Matters appeared to shift in the summer of 1999 when García gave a free concert before more than 150,000 approving listeners; the performance was documented on that year’s Demasiado Ego, his strongest seller from the Say No More period. He again drew controversy by performing for President Carlos Menem; the show was released in limited edition as Charly & Charly but never reached wide distribution.

March 2000 brought further headlines when García leapt from a ninth-floor hotel window into a pool in Mendoza. Later that year Sui Generis reunited, issuing Sinfonía Para Adolescentes and staging a comeback concert preserved on a heavily studio-revised double CD.

With Influencia in 2002 García reverted to a classic song-oriented approach that abandoned prior sonic experiments, effectively closing the Say No More chapter.
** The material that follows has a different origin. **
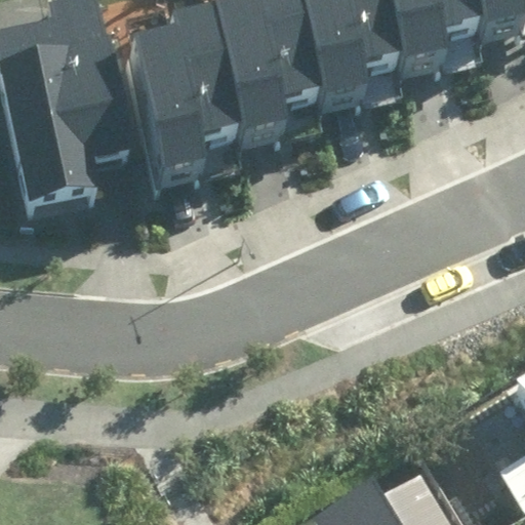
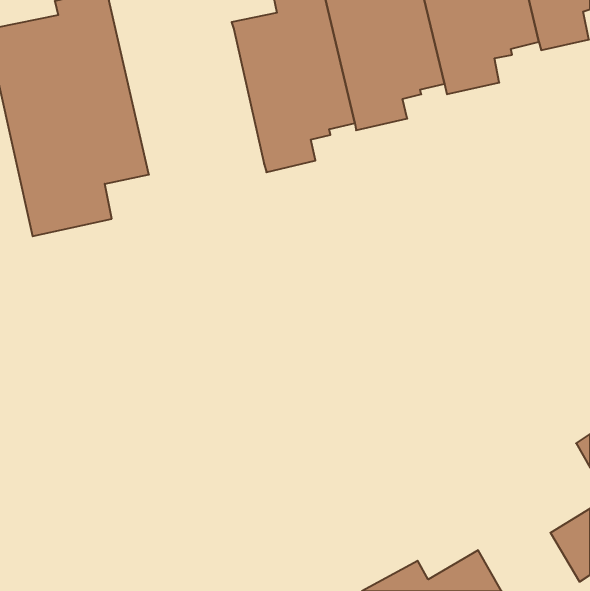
building: [123,26,233,190] -> none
The following year longtime guitarist María Gabriela Epumer died of a heart attack before recording began. García pressed on to complete Rock and Roll, Yo, notable for its covers of “Pretty Ballerina” and Stevie Wonder’s “Love’s in Need of Love” as well as its original material, yet his engagement was visibly diminished. Epumer’s absence created a palpable void in live performances. García released no new album for six years and appeared in public only twice during that interval, though a raw demo of Kill Gil circulated online in 2006; EMI declined to issue it. A polished version finally appeared in 2011, accompanied by a live DVD. In 2012 García curated the 60 X 60 box set to mark his sixtieth birthday and published the book Parallel Lines: Artificio Imposible. He returned to Sony with Random in 2017; the album attained gold status in Argentina and yielded the Top Three single “La Máquina de Ser Feliz.” EMI reissued 60 X 60 in multiple formats at the end of 2019.